# Interpretation of PCA Composite Index Scores

Similar (and follow up questions) to my last posts. Calculating a composite index in PCA using several principal components

I have created a composite index to rank counties in Colorado based on cancer registry, hospitalization and ER visit, community health survey data, and poverty/race ethnicity data at the county level. The variables underwent descriptive stats, were tested for normality, standardized, and underwent PCA in SAS including varimax rotation. Relevant components (by way of Cattell plot "elbow" and Kaiser criteria) were retained and combined to make an index score. These new components could be thought of as "disease" and "demographics" respectively.

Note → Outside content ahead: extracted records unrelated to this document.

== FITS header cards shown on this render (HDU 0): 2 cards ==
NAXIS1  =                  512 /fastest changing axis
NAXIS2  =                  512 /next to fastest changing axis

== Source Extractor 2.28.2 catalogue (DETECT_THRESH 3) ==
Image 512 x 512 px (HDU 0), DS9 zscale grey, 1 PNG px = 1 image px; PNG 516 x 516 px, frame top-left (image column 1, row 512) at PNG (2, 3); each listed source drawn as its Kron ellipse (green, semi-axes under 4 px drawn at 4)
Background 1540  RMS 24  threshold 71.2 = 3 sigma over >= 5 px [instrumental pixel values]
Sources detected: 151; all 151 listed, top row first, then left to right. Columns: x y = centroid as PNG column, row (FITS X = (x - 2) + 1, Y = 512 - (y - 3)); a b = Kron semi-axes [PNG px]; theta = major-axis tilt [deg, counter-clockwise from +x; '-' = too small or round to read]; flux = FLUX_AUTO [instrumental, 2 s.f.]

Outputs of one of these indices is as follows:

COUNTY  NSI
Alamosa -0.87
Arapahoe 3.18
Archuleta -0.12
Baca    -2.1
Bent    -2.22


These aren't the easiest for me or my audience to understand, so I've ranked them 1st to 64th (1st being the best) based on what I know of the underlying variables within the components retained for the index:

COUNTY  Rank
Alamosa 4
Arapahoe    1
Archuleta   3
Baca    5
Bent    6


My question is, what inferences can I make from this index? It was my understanding that I could only make inferences into relative differences (e.g. county ranked 15th is better than county ranked 30th) but that I can't quantify those differences (e.g. county ranked 15th is #% better than county ranked 16th). Would I be able to make more inferences if I standardized the scores to fall between 0-100? My gut says no but I wanted to check. Even if I could then say something like "the county with a score of 100 is 2 points better than the county with a score of 98". that still doesn't define what the magnitude of a difference of 2 means.

• Since I do not keep track of your questions, can you shortly explain what you mean by a "composite index"? – January Apr 27 '17 at 7:03
• Or at least link to a relevant question when talking about it – January Apr 27 '17 at 7:07
• Similar (and follow up questions) to my last posts OK, Ben, please add links to those questions to your question text. – ttnphns Apr 27 '17 at 7:43
• You often see comments and inferences (e.g. % change) made about indices from anything from the Happiness index happyplanetindex.org to Financial Indices! – Jeremy Voisey Apr 27 '17 at 8:36
• Sorry about that. I've added more explaination and a link to my previous question. – BenW Apr 27 '17 at 13:44

In general, I doubt that you can. Think of it as follows: you are creating a linear combination of different variables, each of which is in different units. Say, you compare cars; you take into account several variables, such as MPG (in $miles \cdot gallons^{-1}$), weight ($kg$), acceleration ($m\cdot s^{-2}$), top cruising speed ($m\cdot s{-1}$), price ($\$$), CO2 emission ($g\cdot km^{-1}\$) etc. Now you are building a composite score, a linear combination of these variables, and ask the following question: if car A is better than B, then how much better?

Well, if you expect an answer to your question, then in what units? Say, the answer is "A is better than B by forty two". Forty two what? Gallons? Kilometers? Milligrams per hour? Furlongs per fortnight?